Ankara, Gatra.com - Presiden Turki Recep Tayyip Erdogan pada hari Senin menyerukan agar orang Turki tidak membeli lagi barang - barang dari produk Prancis dan mendesak para pemimpin Uni Eropa untuk menghentikan agenda "anti-Islam" dari pemimpin Prancis Emmanuel Macron.
Erdogan mengatakan pada hari Sabtu bahwa Macron memiliki masalah dengan Muslim dan membutuhkan pemeriksaan kesehatan mentalnya - teguran yang menyebabkan Prancis menarik duta besarnya dari Ankara.
Dia membuat komentar serupa pada hari berikutnya dan lagi pada hari Senin.
“Sama seperti mereka mengatakan 'Jangan membeli barang dengan merek Turki' di Prancis, saya menyerukan kepada semua warga saya dari sini untuk tidak pernah membantu merek Prancis atau membelinya,” kata Erdogan, dikutip Al-Arabiya, Senin (26/10).
Prancis merupakan sumber impor terbesar ke-10 ke Turki dan pasar terbesar ketujuh untuk ekspor Turki, menurut lembaga statistik Turki. Diantara impor utama Prancis, mobil Prancis termasuk produk kendaraan dengan penjualan tertinggi di Turki.
Erdogan juga mengatakan Muslim di Eropa menjadi sasaran "kampanye lynch" seperti orang Yahudi sebelum Perang Dunia II dan menuduh beberapa pemimpin Barat memperjuangkan Islamofobia, menyebut mereka "fasis."

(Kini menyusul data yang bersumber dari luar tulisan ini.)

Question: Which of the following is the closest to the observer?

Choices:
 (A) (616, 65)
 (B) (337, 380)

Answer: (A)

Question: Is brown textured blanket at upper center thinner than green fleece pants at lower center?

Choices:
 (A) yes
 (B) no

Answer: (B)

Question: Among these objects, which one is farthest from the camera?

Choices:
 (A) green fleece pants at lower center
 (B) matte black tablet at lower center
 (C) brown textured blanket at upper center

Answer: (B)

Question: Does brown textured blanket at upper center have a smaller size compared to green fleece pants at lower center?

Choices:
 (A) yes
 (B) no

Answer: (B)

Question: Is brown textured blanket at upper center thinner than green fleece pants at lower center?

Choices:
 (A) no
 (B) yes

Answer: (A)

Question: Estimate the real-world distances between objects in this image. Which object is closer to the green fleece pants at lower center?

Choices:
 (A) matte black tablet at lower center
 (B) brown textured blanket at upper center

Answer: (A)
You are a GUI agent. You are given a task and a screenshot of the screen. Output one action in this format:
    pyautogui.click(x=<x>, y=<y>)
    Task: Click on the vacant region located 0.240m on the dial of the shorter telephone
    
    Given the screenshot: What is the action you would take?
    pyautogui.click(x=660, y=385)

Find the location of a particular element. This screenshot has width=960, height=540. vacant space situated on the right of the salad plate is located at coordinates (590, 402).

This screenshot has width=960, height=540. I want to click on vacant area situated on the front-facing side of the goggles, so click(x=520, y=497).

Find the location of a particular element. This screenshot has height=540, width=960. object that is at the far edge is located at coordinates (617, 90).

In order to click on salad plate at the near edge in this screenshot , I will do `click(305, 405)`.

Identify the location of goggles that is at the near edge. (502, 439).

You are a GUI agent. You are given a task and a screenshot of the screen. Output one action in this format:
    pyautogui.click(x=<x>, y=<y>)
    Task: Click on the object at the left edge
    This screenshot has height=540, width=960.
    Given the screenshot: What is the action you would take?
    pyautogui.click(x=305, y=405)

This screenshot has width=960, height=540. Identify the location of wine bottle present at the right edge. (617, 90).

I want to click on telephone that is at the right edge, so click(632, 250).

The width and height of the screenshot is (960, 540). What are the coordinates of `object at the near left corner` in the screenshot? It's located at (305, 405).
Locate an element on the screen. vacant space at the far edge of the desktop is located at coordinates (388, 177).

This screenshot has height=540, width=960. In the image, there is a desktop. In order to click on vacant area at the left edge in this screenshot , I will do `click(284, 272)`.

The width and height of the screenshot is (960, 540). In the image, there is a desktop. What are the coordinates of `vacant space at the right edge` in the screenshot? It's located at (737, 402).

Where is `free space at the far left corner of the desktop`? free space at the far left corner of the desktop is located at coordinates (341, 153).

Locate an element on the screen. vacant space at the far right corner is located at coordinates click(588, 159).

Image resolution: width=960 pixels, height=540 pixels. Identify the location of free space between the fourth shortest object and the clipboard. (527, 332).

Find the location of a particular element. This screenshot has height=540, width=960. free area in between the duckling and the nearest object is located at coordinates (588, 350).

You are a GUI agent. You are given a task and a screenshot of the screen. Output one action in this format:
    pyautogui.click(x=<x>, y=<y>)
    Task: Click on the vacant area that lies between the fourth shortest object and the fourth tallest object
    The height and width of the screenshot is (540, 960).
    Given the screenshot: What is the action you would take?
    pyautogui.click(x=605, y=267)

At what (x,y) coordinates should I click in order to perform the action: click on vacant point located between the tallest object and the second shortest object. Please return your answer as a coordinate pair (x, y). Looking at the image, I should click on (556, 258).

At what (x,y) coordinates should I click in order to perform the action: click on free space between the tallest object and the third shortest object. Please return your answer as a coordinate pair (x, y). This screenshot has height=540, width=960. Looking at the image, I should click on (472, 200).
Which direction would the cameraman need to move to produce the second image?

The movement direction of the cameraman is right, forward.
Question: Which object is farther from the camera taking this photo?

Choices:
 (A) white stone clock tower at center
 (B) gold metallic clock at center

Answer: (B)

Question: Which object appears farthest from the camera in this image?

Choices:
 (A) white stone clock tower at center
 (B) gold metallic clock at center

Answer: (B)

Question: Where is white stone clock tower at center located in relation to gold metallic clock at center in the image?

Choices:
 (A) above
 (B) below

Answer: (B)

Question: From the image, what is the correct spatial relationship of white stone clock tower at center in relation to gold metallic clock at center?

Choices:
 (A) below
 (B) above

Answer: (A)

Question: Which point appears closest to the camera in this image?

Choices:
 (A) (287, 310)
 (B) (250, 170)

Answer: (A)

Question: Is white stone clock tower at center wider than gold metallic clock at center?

"Anda dalam arti sebenarnya adalah fasis, Anda dalam arti sebenarnya adalah mata rantai dalam rantai Nazisme," kata Erdogan, tanpa menyebut nama.
"Muslim sekarang menjadi sasaran kampanye hukuman mati yang serupa dengan yang dilakukan terhadap orang Yahudi di Eropa sebelum Perang Dunia II."
Macron telah berjanji untuk melawan "separatisme Islam," dengan mengatakan hal itu mengancam untuk mengambil alih beberapa komunitas Muslim di Prancis.
Negara tersebut telah diguncang kejadian pemenggalan kepala seorang guru oleh seorang ekstremis, sebagai pembalasan penggunaan kartun Nabi Muhammad di sebuah kelas dengan alasan kebebasan berekspresi.
Erdogan dalam pidatonya di awal minggu pada kegiatan di Turki untuk memperingati hari lahir Nabi Muhammad meminta para pemimpin Eropa harus mengakhiri agenda "anti-Islam" Macron.
Turki dan Prancis sama-sama anggota aliansi militer NATO, namun telah berselisih mengenai berbagai masalah termasuk Suriah dan Libya, yurisdiksi maritim di Mediterania timur, dan konflik di Nagorno-Karabakh.